Examinamos o chapéu em 1982, no Instituto Histórico e Geográfico de Alagoas — o cangaceiro-mor foi abatido por volante daquele estado — a convite do presidente da instituição, tendo-nos sido dada a liberdade de pô-lo na cabeça. Prerrogativa de perito. O pescoço bambeou. Pensamos em Clarival Valladares. Tanto peso ornamental não teria que ver com a funcionalidade militar, mas com valores bem mais sutis…

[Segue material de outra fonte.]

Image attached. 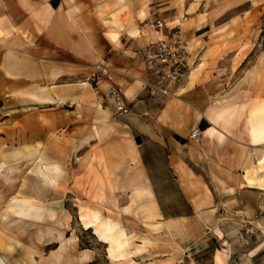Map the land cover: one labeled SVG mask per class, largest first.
Returning <instances> with one entry per match:
<instances>
[{
	"label": "rangeland",
	"instance_id": "obj_1",
	"mask_svg": "<svg viewBox=\"0 0 264 264\" xmlns=\"http://www.w3.org/2000/svg\"><path fill=\"white\" fill-rule=\"evenodd\" d=\"M139 4L147 13L155 9L164 19L165 38L181 28L182 39L191 52L181 82L186 81L190 70L206 66L205 60L200 59L205 46H212L214 55L219 56L233 50V78L225 83L223 68L229 64L214 63V81L209 79L208 84H203L209 92L205 96L206 107L239 93H247L249 106L264 99V0H139ZM3 56L4 49L0 48V211L15 217L10 205L24 199L35 208L24 230L6 229L0 219V258L4 264L49 261L61 243L47 245L36 239L37 228L47 226L56 233L64 232L71 258L75 259L84 249L90 250L92 258L86 264H145L150 260L162 264H207L212 251L230 248L235 260L264 245V235L258 229L264 221V206L260 205L255 217L249 211L247 221L239 218L244 203L251 210L257 201L264 204V183L254 177L263 173L257 164L264 154V145L241 152L247 161L245 173L232 177L222 171V144L219 149H212L204 143L202 154L188 162L194 173L187 177L204 188L196 190L199 204L204 206L197 220L159 223L155 217H141L136 210L142 206H132L137 201L135 195L129 200L126 192L105 189L109 180L95 165L93 123L97 115L83 111L79 101L70 105L79 94L70 102L64 99L63 90L70 82L86 81L90 88L98 87L87 81L89 70L81 79H62L55 78L47 65L26 63L21 64L24 70L17 73L13 70L15 64L5 62ZM258 68L261 74L256 79L254 70ZM9 69L16 74H10ZM41 90L50 92L54 102L38 103L31 93ZM78 91L81 93L84 88ZM247 115L248 110L241 118L244 128ZM202 122L208 124L206 120ZM231 152L239 155L237 149ZM45 163L59 167L56 185L43 175ZM206 184L216 189L214 208H207ZM240 186L246 190H240ZM94 215L98 217L97 225L87 228L84 220ZM136 216L143 218L144 223ZM103 225L125 230L123 240L129 250L125 259L111 251V238L100 239L96 228L106 232ZM213 225L218 237L213 235Z\"/></svg>",
	"mask_w": 264,
	"mask_h": 264
},
{
	"label": "crops",
	"instance_id": "obj_2",
	"mask_svg": "<svg viewBox=\"0 0 264 264\" xmlns=\"http://www.w3.org/2000/svg\"><path fill=\"white\" fill-rule=\"evenodd\" d=\"M116 1L60 0L53 7L51 0H0V48L4 49V61L14 63L17 73L24 70L21 64L36 63L40 67L47 65L55 78L72 80L83 78L82 74L99 62L122 71L96 88L81 81L70 82L63 90L66 102L79 94L70 105L79 101L83 111L97 115L93 123L95 165L109 180L105 189L126 192L129 200L135 195L137 201L132 206H142L136 210L141 217L146 214L145 206L153 201L157 213L154 219L159 223L195 221L204 209L196 190L204 188L187 177L194 173L188 162L202 154L204 138L202 135L193 139L190 134L203 120L208 122L204 132L213 127L205 116V96L209 92L203 84H208L209 79L214 81V63L229 64L223 68L225 83L233 78V50L219 56L214 55L212 46H205L200 59L205 60L206 66L197 67L194 78L187 74L173 97L151 93L142 85L150 78L144 50L151 42L165 38L163 27L154 24L160 15L151 8L142 19L139 0H124V8ZM110 84L120 85L125 111L118 110L116 99L107 93ZM82 88L84 91L79 93ZM231 131L219 126L215 141L206 144L212 149H219L222 144L223 174L234 177L245 173L247 161L241 152L262 144L252 142L243 120ZM137 137L141 143L136 142ZM234 149L239 151L238 156L231 152ZM205 189L207 208H214L216 189L208 184ZM241 189L246 190L240 186ZM260 205L264 206L257 201L251 210L244 203L239 218L247 221L249 211L255 217ZM139 216L136 217L140 223H144ZM255 220L259 223V219ZM260 223L258 229L264 235V221ZM214 226L211 230L218 237ZM232 255L230 248L212 251L207 264H264V245L242 259L233 260Z\"/></svg>",
	"mask_w": 264,
	"mask_h": 264
},
{
	"label": "bare ground",
	"instance_id": "obj_3",
	"mask_svg": "<svg viewBox=\"0 0 264 264\" xmlns=\"http://www.w3.org/2000/svg\"><path fill=\"white\" fill-rule=\"evenodd\" d=\"M149 1V0H145ZM117 4L120 8L126 7L124 0H117ZM139 16L142 19H145L147 12L144 8L139 10ZM179 22V16L176 17ZM11 69V68H10ZM8 70L10 74H16L11 70ZM189 74L194 78V70H190ZM259 68L255 72V77L258 79L260 77ZM84 81L82 84H85ZM31 95L38 101V103L48 104L53 103L55 98L47 90H41L39 93L32 92ZM248 110L247 122L245 125V132L250 136L252 142L257 144L264 145V99L256 101L255 103L249 106L247 93L234 94L228 98L218 100L216 103L211 104L206 109V119L213 125L210 129L204 132L202 130L204 143L208 141H215V136L217 135V128L222 127L228 132H232L231 129L235 126L242 118L243 112ZM217 137V136H216ZM258 168L263 169V173L258 176L255 175V179L259 183H264V154L258 160ZM60 169L56 165L45 163L42 169L43 175L47 181L53 185L58 183V173ZM139 193V191H137ZM11 211L15 217L10 216L8 213H3L0 211V219L3 221V225L6 229H19L24 230L25 224H27L28 216L34 211V205L28 200L17 201L14 200L10 205ZM145 212L148 217H155L157 213L155 212V204L153 201L149 203L148 206H145ZM98 217L96 215L92 216L88 220H84L85 226L87 228H92L97 225ZM33 224V223H32ZM106 228L107 231H100L96 228V231L99 234V237L103 241H107L108 238L113 240L111 251H117V255L125 259L128 255V249L124 245V236L126 235L123 228L116 229L113 225H103L101 226ZM36 239L39 242H46L47 245L54 243H61L60 249L56 251L49 261L45 264H86L90 262L92 255L91 251L84 249L81 253L75 258H71L68 255V242H65V236L63 231H57L50 227H38L36 231ZM70 242V241H69ZM0 264H4L3 260L0 258ZM145 264H162L155 260H150Z\"/></svg>",
	"mask_w": 264,
	"mask_h": 264
},
{
	"label": "built area",
	"instance_id": "obj_4",
	"mask_svg": "<svg viewBox=\"0 0 264 264\" xmlns=\"http://www.w3.org/2000/svg\"><path fill=\"white\" fill-rule=\"evenodd\" d=\"M154 24L158 28L165 25L162 18L155 20ZM172 37L161 38L151 42L144 50L147 62V72L149 80H144L143 87L149 89L151 93H158L161 96H174L180 81L186 74L189 65L190 51L182 39V31L177 27ZM114 73H123L115 70L105 62L93 64L86 76L90 84L100 86L104 80L112 79ZM107 93L116 99L118 110L125 111L126 106L122 102V90L119 84H110ZM202 134L200 126L192 129L190 137L198 139Z\"/></svg>",
	"mask_w": 264,
	"mask_h": 264
},
{
	"label": "water",
	"instance_id": "obj_5",
	"mask_svg": "<svg viewBox=\"0 0 264 264\" xmlns=\"http://www.w3.org/2000/svg\"><path fill=\"white\" fill-rule=\"evenodd\" d=\"M59 1H60V0H51V4H52V6H53V7H57L58 4H59ZM136 142H137V143H141V138H140V137H137V138H136Z\"/></svg>",
	"mask_w": 264,
	"mask_h": 264
},
{
	"label": "trees",
	"instance_id": "obj_6",
	"mask_svg": "<svg viewBox=\"0 0 264 264\" xmlns=\"http://www.w3.org/2000/svg\"><path fill=\"white\" fill-rule=\"evenodd\" d=\"M201 126H202V130L206 129L207 128L206 122H201Z\"/></svg>",
	"mask_w": 264,
	"mask_h": 264
}]
</instances>
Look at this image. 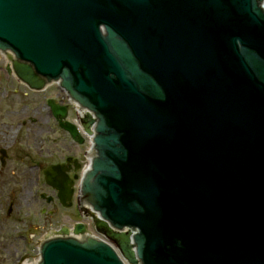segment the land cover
Here are the masks:
<instances>
[{
    "label": "water",
    "instance_id": "1",
    "mask_svg": "<svg viewBox=\"0 0 264 264\" xmlns=\"http://www.w3.org/2000/svg\"><path fill=\"white\" fill-rule=\"evenodd\" d=\"M260 1L0 0V48L14 50L16 75L33 89L64 75L99 118H82L100 131L83 191L105 218L96 229L131 264L135 247L142 264H264ZM61 125L82 141L76 125ZM64 168L45 174L69 205ZM109 222L141 232L132 242ZM42 255L43 264H123L92 238L48 241Z\"/></svg>",
    "mask_w": 264,
    "mask_h": 264
},
{
    "label": "flooded vegetation",
    "instance_id": "2",
    "mask_svg": "<svg viewBox=\"0 0 264 264\" xmlns=\"http://www.w3.org/2000/svg\"><path fill=\"white\" fill-rule=\"evenodd\" d=\"M18 84L28 89L26 85L21 83ZM57 95L63 103V99L66 95L65 91L60 89L59 94ZM19 112L22 113L25 111L20 110ZM24 115L25 114H23V116ZM48 115L51 125L44 130V134L42 133L43 135L41 134L37 144H34L35 153L33 156V145L28 134V128H25V118H20L19 122L21 123H19L17 128L13 130L12 128H8L5 123L6 121H4L6 117L10 116V114L0 113V264H23L24 260L29 255L28 246L34 244L33 239L36 235H39V230L32 226V220H39L42 222L45 217L44 214L42 216L39 214L33 215L30 212L32 197L31 193H29L24 185L27 181V171L22 170V166H25V164L28 165L29 169L34 167L37 168L41 172L40 176L43 182L46 184L47 180L44 174V169L46 167L49 165L64 164V169L67 170L68 177L71 180V183H73V195L71 200H67V203H69L67 207L75 209V214L78 218L74 220L59 221L58 226L55 228L56 230L61 228L73 230L79 221L87 222L89 224L88 227L93 228L92 219L85 216L88 212L83 210L81 206L78 188L79 180H73V174L79 168L80 158H86L87 147H83L81 153L69 150L64 154H61V152L57 151L60 150V148L57 147L59 144L63 145V142H70L77 147H81L85 141L79 143L72 137L69 131L60 125V120L55 117L51 111H49ZM50 142L52 143L51 146L57 148L56 150L49 149L48 144ZM37 155L40 159L36 157ZM44 160H48L47 163L43 164ZM16 166H20L21 169L16 170ZM58 177L59 180H61L62 174ZM15 179L16 182L14 184L13 182ZM28 183H31V180ZM47 185L55 190L56 197L53 198L52 195L47 196L44 193H41L40 196L44 201L51 204L56 198V201L60 206H65L59 196V190L49 184ZM46 208L47 206H43L40 211L45 213V210H47ZM70 214L72 216L74 211L70 212ZM43 222L46 223L48 220H44ZM48 224L49 223H47L46 226ZM46 236L47 234L41 236L39 241L41 242ZM14 238H17L18 240L16 241ZM20 240L24 241L25 247H27L24 248L23 251L15 252L17 249L16 244L17 242L20 243Z\"/></svg>",
    "mask_w": 264,
    "mask_h": 264
},
{
    "label": "rangeland",
    "instance_id": "3",
    "mask_svg": "<svg viewBox=\"0 0 264 264\" xmlns=\"http://www.w3.org/2000/svg\"><path fill=\"white\" fill-rule=\"evenodd\" d=\"M2 58V57H1ZM0 65H4V58L1 59ZM20 81L16 79L13 75L7 74V72H1L0 73V113L1 114H10L9 117H6L4 121H6V126L8 128H12L13 130L17 128L19 125L20 118H25V128L28 130V134L30 136V140L32 142V154L34 156V149L35 145L39 141L41 134L44 132L46 128H48L51 125V122H49V111L48 106L46 105V99L49 97H54L56 94H59V87L57 85H53L48 90L45 91H31L24 87H22L20 84ZM10 92L11 96L10 98L7 97L6 93ZM20 110H24L25 112H19ZM75 111H73V108L70 106V113H69V119L74 121L75 118ZM22 114V115H20ZM23 114H25L23 116ZM2 120V119H1ZM12 123V124H11ZM4 127V126H3ZM44 134V133H43ZM42 134V135H43ZM85 141V140H84ZM51 142L48 144L49 149L56 150L57 148H60V150H57L61 152V154H64L65 152L69 150L77 151L78 153H81V149L83 147H88L87 140L81 147H77L75 144L70 142H63V145L59 144L57 148L55 146H51ZM39 157L38 155L36 156ZM35 159V158H34ZM33 159V160H34ZM40 159V158H38ZM48 161V160H47ZM47 161H43L44 163H47ZM86 158H80L79 160V168L74 172L73 174V180H79V176L81 174V170L83 167H85ZM24 171H27V181L25 187L28 189L29 193H31L32 201L30 206V212L31 214H39L43 215L44 218L42 222L39 220H32V226L33 228H37L39 230V235H36L33 239L34 244H31L28 246V261L29 264H35L38 259V246H39V239L41 236L51 233L52 230H56L55 228L58 226V222L61 220H74L77 219L78 216L75 214V209H71L67 206H60L56 198L50 203L44 201V199L40 196L41 193H44L45 195H52L53 198L55 196V190L51 187H49L46 183L43 182L40 171L37 168H31L29 169L28 165L25 164V166H22ZM16 170H20V166L15 167ZM77 173V174H76ZM31 180V183H28ZM15 181L13 182L15 184ZM28 183V184H27ZM43 206H47V210H45V213H42L40 210ZM72 206V205H71ZM53 211V212H51ZM74 214L71 216L70 212H73ZM51 212V213H50ZM48 220V222L43 221ZM49 223L47 226L46 224ZM36 224V225H35ZM51 229V230H50ZM12 233V232H11ZM14 240H18L17 238H14ZM15 241V242H16ZM20 243L17 242L16 244V250L15 252L23 251L25 247V242L20 240ZM20 244V245H19Z\"/></svg>",
    "mask_w": 264,
    "mask_h": 264
},
{
    "label": "bare ground",
    "instance_id": "4",
    "mask_svg": "<svg viewBox=\"0 0 264 264\" xmlns=\"http://www.w3.org/2000/svg\"><path fill=\"white\" fill-rule=\"evenodd\" d=\"M84 113H85V111H83V110H82V111H80V115H81V116H83V115H84ZM25 264H29V262H27V261H26V262H25Z\"/></svg>",
    "mask_w": 264,
    "mask_h": 264
}]
</instances>
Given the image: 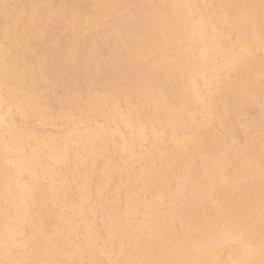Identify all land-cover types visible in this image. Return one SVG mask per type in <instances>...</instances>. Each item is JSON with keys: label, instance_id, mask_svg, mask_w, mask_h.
Segmentation results:
<instances>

De chapéu novo, naquele final de julho de 1938 — belo chapéu de couro que de tão recente se conserva até hoje em estado razoável de conservação — Lampião inaugurava a estação do estio no Baixo São Francisco, a se fixar definitivamente em dias de agosto, sucedendo à quadra das chuvas, iniciada em maio, no coice das trovoadas que assustam os meninos de janeiro em diante. É nesse último tempo que a craibeira despede as folhas, pontilhando a caatinga com o amarelo forte das flores que lhe armam inteiramente a copa por fim. Um pingo de ouro. À cor, vem juntar-se o perfume de uma outra floração apreciada ali: a do pereiro. Era quando o povo antigo costumava dizer, dando de beiço: “o rio enche logo, as craibeiras estão florando…” E a água barrenta fazia finalmente a delícia dos pescadores, engrossada em torrente. A dos vaqueiros, já tinha passado. De agosto para setembro, com as festas de apartação, mais conhecidas ali como partilha. Terras quase infindas de herdade sergipana de barbas brancas, o morgado da família Britto, organizadas minimamente àquela época entre os descendentes mais poderosos do clã. Francisco Porfírio de Britto à frente, o coronel Chico Profiro da voz do povo, nas fazendas Canindé e Cuiabá, acolitado pelo filho, Totoinho, na Telha, a emendar com o coronel Maneca Britto, no feudo do Saco Grande, e com o também coronel Antônio Britto, no do Belém. Do Curralinho ao Xingó, na subida do rio, tudo era Britto. Como se o avoengo instituto do morgadio não tivesse expirado em 1835. Brittos amigos do almocreve Virgulino e do cangaceiro Lampião. Refinados de costumes entre si e refinadores de convidados a quem permitissem privar com a família. Inclusive os buliçosos. De arma na mão. Vivendo debaixo do chapéu de couro estrelado. Esse o mundo que o chefe de cangaço tivera razões de escolher para si, vindo de sertões bem mais secos, e de tomar por menagem dos anos derradeiros de vida. Ao tempo em que o brado de seu vulgo onipresente remetia à ideia de entidade — não de simples pessoa física — no sentimento do barranqueiro e do residente do miolo da caatinga, que pairasse sobre o espinhaço do rio, a distribuir uma justiça instantânea nem sempre má.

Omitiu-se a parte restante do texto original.